Dylann Roof — the self-declared white supremacist who was convicted of killing nine people at a historically black church in June of 2015 — received a federal death sentence by jury this week. Roof is the first person convicted of a federal hate crime to receive the death penalty.
Last month, Roof was found guilty of 33 charges of murder, attempted murder and hate crimes after a seven-day federal trial. He outwardly admitted to the murders, claiming that “somebody had to do it.”
Historically, only three federal inmates have actually been executed and none for committing a hate crime. On the state level, however, South Carolina — where Roof’s case has not yet been tried due to the results of the federal case — has executed 41 people since 1988.
Roof’s state case, where he faces 13 charges, was scheduled to begin Tuesday, Jan. 17 but has been delayed indefinitely.
Due to the results of the federal trial, Roof is the 63rd person on federal death row. Therefore, it is unlikely for his state case to be tried in the near future because of the lenghthy process of appeals and further court dates Roof is expected to undergo. In short, it will most likely be a long time before Roof actually gets his sentenced punishment.
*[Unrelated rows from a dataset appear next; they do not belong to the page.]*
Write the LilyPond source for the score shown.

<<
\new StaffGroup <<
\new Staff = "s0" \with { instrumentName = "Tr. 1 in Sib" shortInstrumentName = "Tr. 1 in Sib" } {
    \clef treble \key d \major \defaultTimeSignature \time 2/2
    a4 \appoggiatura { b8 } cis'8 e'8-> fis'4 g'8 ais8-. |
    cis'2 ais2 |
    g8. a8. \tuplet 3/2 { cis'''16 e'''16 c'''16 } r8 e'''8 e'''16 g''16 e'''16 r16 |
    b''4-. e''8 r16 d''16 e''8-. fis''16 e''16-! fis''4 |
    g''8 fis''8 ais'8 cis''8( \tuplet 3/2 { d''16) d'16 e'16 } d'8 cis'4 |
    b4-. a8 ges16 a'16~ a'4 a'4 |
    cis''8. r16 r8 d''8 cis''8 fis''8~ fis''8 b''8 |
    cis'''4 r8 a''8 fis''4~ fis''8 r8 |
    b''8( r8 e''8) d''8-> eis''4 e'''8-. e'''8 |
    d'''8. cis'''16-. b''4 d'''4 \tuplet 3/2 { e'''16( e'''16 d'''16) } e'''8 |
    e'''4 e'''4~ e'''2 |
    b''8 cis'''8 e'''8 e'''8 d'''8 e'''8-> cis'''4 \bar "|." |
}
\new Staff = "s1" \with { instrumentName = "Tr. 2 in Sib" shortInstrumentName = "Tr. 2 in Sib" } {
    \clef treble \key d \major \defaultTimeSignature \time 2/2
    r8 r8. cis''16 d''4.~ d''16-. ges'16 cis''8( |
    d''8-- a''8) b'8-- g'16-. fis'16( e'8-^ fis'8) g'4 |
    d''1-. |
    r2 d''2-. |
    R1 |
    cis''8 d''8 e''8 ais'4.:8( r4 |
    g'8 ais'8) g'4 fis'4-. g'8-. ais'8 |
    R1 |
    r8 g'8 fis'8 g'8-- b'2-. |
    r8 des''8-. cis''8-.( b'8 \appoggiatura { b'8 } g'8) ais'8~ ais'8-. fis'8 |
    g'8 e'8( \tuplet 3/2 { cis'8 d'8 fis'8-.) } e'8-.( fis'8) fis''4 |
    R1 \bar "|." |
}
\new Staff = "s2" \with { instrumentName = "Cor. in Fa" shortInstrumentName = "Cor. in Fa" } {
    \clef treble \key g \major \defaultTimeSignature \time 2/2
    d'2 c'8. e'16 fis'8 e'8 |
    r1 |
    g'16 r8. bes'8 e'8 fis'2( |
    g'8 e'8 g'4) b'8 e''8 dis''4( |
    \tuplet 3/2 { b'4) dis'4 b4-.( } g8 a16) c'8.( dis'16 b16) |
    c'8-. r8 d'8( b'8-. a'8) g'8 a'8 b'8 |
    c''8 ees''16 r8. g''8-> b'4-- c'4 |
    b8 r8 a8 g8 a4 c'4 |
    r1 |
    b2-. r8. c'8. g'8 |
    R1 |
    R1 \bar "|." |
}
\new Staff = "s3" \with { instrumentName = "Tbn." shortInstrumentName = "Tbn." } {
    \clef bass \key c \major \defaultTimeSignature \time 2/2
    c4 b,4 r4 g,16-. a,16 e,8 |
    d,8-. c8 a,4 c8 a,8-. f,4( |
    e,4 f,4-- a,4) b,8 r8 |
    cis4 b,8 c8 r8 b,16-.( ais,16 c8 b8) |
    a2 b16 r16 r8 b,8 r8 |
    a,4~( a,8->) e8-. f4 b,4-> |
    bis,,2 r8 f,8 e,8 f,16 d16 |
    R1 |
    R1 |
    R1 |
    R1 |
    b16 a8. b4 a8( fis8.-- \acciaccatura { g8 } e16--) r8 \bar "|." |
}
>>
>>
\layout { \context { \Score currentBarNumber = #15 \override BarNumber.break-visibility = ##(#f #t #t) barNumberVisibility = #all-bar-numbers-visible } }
While I don’t particularly believe in the use of or admire the death sentence, I do believe that in Roof’s case, the sentence is justified. His outwardly racist and violent actions are dangerous to society.
Ultimately, we don’t know if Roof will ever actually receive the death penalty by federal law. If he were to proceed in state trial, he would likely receive the exact if not similar punishment. So now, the only thing the country can do is wait.